Post-approval changes (PACs) to the registered information of authorised medicinal products, hereafter referred to as ‘variations’, are introduced routinely worldwide to: enhance the robustness and efficiency of the manufacturing process; improve quality control techniques; respond to changes in regulatory requirements; and upgrade to state-of-the-art facilities. This continued effort is critical to continuously improve existing medicines and is, in many ways, as important as bringing new medicines to the market.

Once marketed, medicinal products are used more widely than the population in clinical development and this helps to refine knowledge of the product safety profile. For the benefit of patients and Health Care Professionals (HCPs), it is critical that such information is reflected in the product label in a timely manner, through variations to the prescribing information.

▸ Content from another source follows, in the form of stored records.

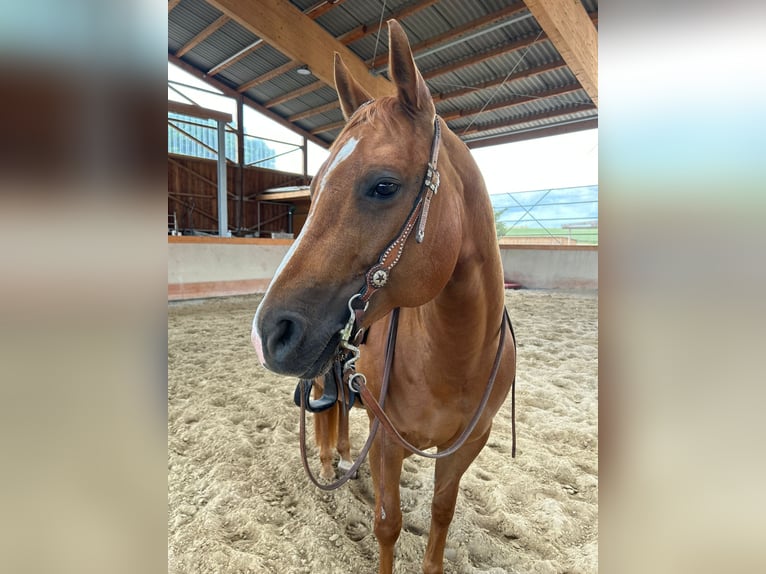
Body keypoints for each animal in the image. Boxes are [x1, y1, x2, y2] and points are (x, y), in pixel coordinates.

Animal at [251, 19, 516, 574]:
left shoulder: (465, 448)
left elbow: (440, 513)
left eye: (384, 185)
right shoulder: (388, 443)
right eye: (312, 190)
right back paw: (332, 461)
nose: (269, 332)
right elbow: (388, 523)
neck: (455, 358)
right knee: (326, 406)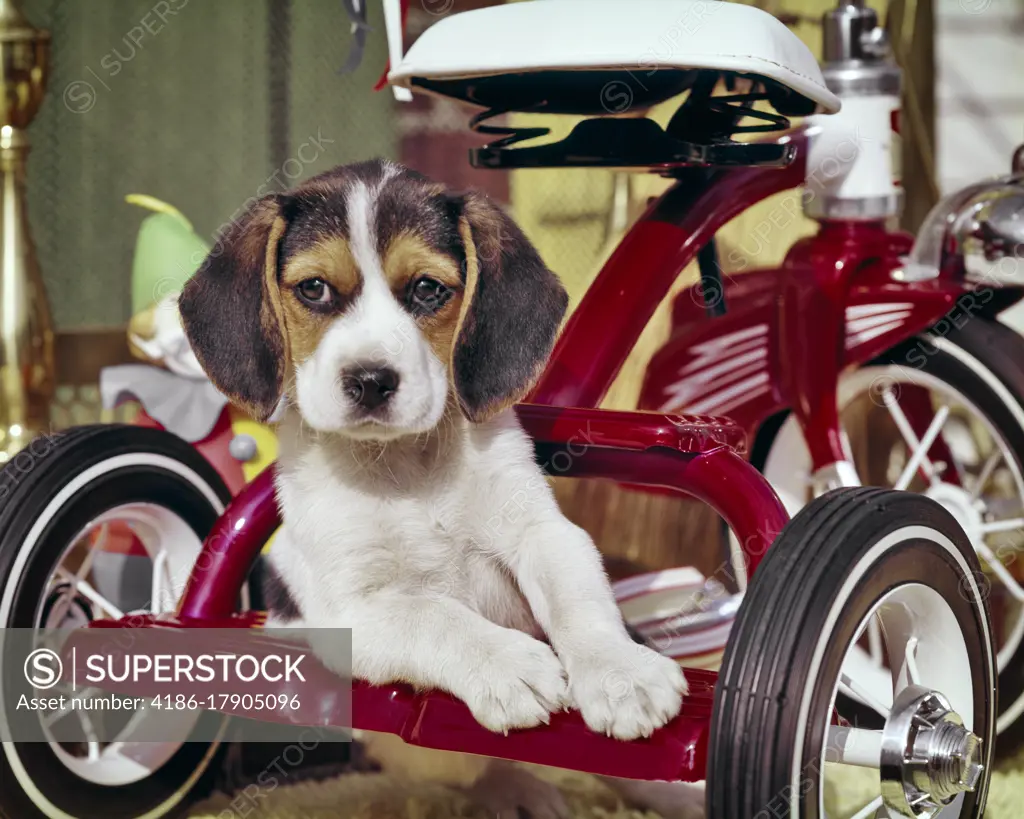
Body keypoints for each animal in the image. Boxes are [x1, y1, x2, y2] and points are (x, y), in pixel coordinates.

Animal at [180, 161, 700, 818]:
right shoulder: (352, 608)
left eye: (428, 290)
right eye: (314, 289)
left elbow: (577, 600)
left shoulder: (542, 533)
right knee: (472, 767)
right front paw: (508, 664)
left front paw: (618, 672)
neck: (407, 468)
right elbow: (435, 613)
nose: (371, 380)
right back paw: (514, 788)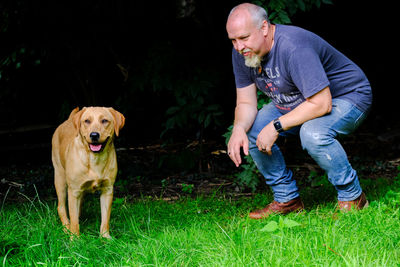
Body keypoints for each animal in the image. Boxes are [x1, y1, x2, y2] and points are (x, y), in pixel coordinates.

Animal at [51, 108, 124, 240]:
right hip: (60, 178)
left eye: (104, 120)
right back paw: (66, 227)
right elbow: (74, 219)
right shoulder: (74, 191)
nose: (94, 135)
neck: (95, 159)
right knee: (61, 207)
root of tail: (69, 119)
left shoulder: (107, 190)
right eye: (87, 121)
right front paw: (75, 239)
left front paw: (105, 237)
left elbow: (105, 218)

As regulatory systems develop and evolve worldwide, the requirements to submit and review variations in multiple markets are becoming even more complex. International collaboration and cooperation towards regulatory convergence has been recognised as the way to address the challenges of National Regulatory Agencies (NRAs)’ to address such increases in workload (see WHO working documents on Good Regulatory Practice - QAS/16.686). Industry believes that global convergence will provide a more efficient environment for the management of post-approval changes to Marketing Authorisations (MAs) worldwide, and will contribute to ensuring patients’ continuous access to state-of-the-art medicines, and up-to-date product safety information. At the same time, industry acknowledges that more measures like advanced planning of changes at start of the life-cycle, more strategic combination of changes as well as transparent communication of supply challenges need to be taken from their side to contribute to complexity reduction. Ultimately, all of these activities will contribute to enhancing global public health.

This paper aims to describe the challenges with the current landscape for managing variations, and presents opportunities and recommendations for global convergence and improvement, in line with the World Health Organisation (WHO) guidelines. The paper addresses both quality variations (also referred to as Chemistry Manufacturing and Control, CMC) and safety label updates, and the recommendations aim to bring consistency and predictability to the global management of variations, whilst contributing to patients’ timely access to quality medicines and the latest safety information.